ROUGHLY 5,000 PEOPLE have died by accident or suicide at Niagara Falls since 1854. Of those, five were attempting stunt descents, riding over the falls in wooden or steel barrels, inner-tube craft, and, in one 1990 case, a kayak. Kirk Jones joins a list of only ten to pull off a stunt and live.
Officially, Jones is the first to survive the falls without the aid of a boat, barrel, or safety device, but some Niagara buffs argue that the title is rightfully owned by Roger Woodward, who survived an accidental trip over the falls 44 years ago, when he was seven, wearing only his clothes and a life jacket. "In my mind, Roger is the first to go over unprotected," Paul Gromosiak says. "That life preserver by itself wasn't enough to save him."

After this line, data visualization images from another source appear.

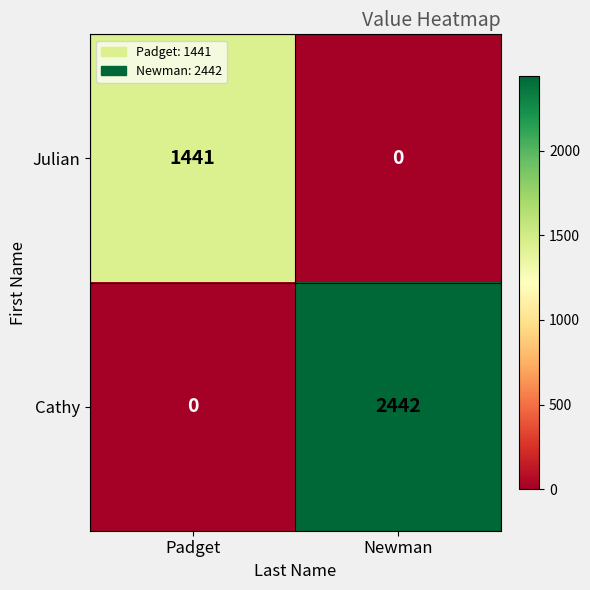

What is the average value of the Cathy series?

1221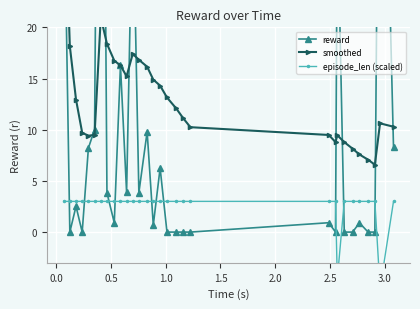

The reward series shows 43.5 at 23. True or false?

False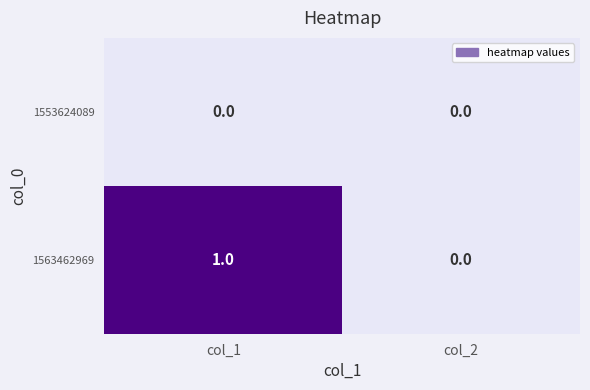

Reading left to right, transcribe all the data shown in this chart.

1553624089: col_1=0	col_2=0
1563462969: col_1=1	col_2=0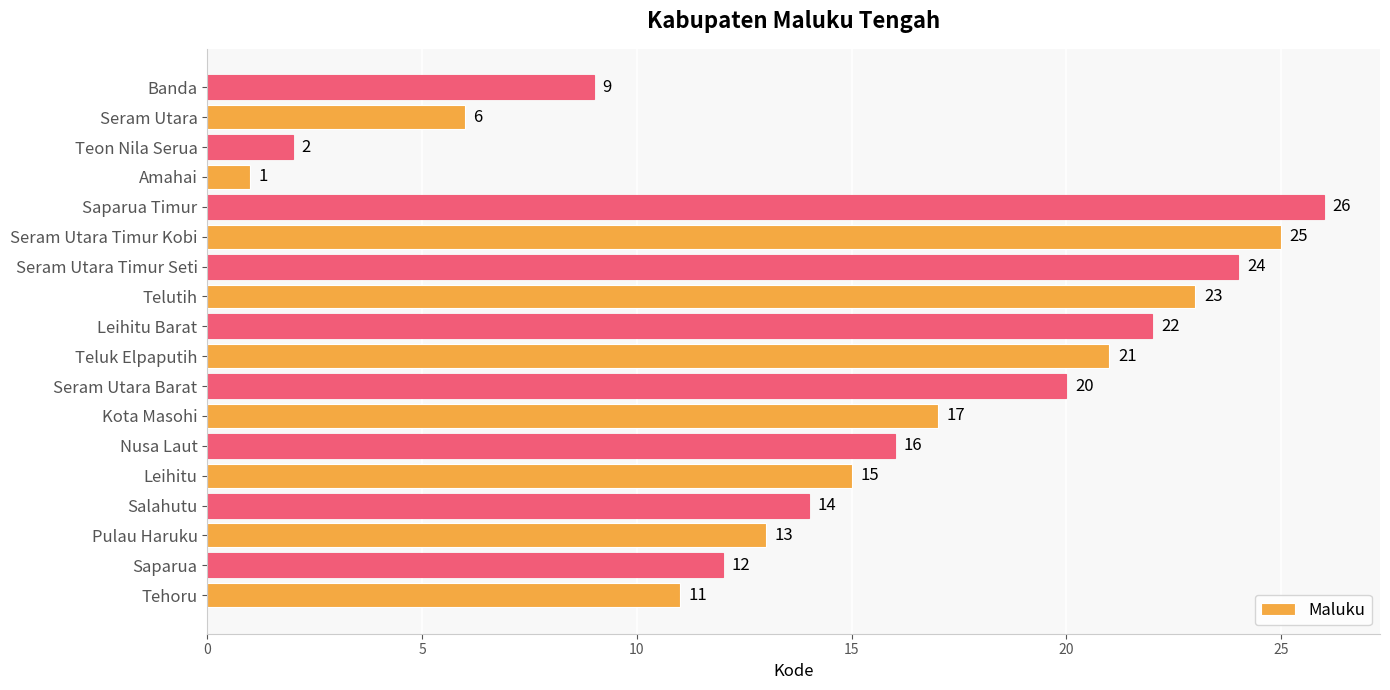

Which label corresponds to the smallest value in the chart?

Amahai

Woodward's story provides a particularly haunting contrast with that of Kirk Jones, for as much as Jones hoped to capitalize on celebrity, Woodward has tried to avoid it. Today, Woodward is a 51-year-old telecommunications executive living a quiet life outside Huntsville, Alabama. But everything got crazy again when Jones's leap put him back on the radar. Within hours, reporters tracked Woodward down and pressed him to talk about his once famous Niagara Falls experience.
It happened on July 9, 1960. Roger and his sister, Deanne, 17, were taking a boat ride on the Upper Niagara River with a 40-year-old family friend named Jim Honeycutt. About an hour into the trip, the boat's engine hit a rock and lost power; the craft was battered by waves and soon capsized. Somehow Deanne swam near shore and was rescued, but Roger and Jim torpedoed over the falls. Jim drowned; his body was found a few days later. Roger was rescued immediatelyshivering, with a concussion and a few scratches.
The media response was frenzied. The New York Times published a front-page article with a diagram of Roger's route. Life magazine ran a six-page story titled "Miracle at Niagara." And reporters besieged the Woodwards' Niagara Falls home, a small pink-and-white trailer in a residential park called Sunny Acres Mobile Estates.
Roger's parents refused interview requests politely, then firmly, until they couldn't take it anymore. Late one night in the summer of 1961, they piled into the car and fled 300 miles to Coxsackie, New York, giving the kids stern instructions on the way: To ensure a "normal life" for themselves, the children shouldn't tell anyone where they came from or what happened. Roger and Deanne obeyedthey didn't discuss the accident, even between themselves, for the next 34 years.
Drastic though it was, the Woodwards' plan worked. Roger enjoyed an anonymous, normal boyhood and married his high school sweetheart. He often wondered why he had been the one to survive, while Honeycutt perished, and his questions led him to briefly pursue a career in the Baptist ministry, in the early eighties. He's returned to the falls several times, once with Deanne, but he remains stubborn about keeping a low profile.
"I don't really like all this attention, because I didn't do anything," Woodward told me. "My sister and I were part of a tragic accident, and luckily we survived. But we conquered nothing; we sought to achieve nothing. We just happened to be there."
When I asked how he felt about Jones, Woodward fell silent. "I don't know what his motives were," he said finally. "If he wanted to take his life, then I'm thankful he is alive. I hope he finds the help he needs. But if he's just trying to beat the system and get rich or famous, he's missing something very important."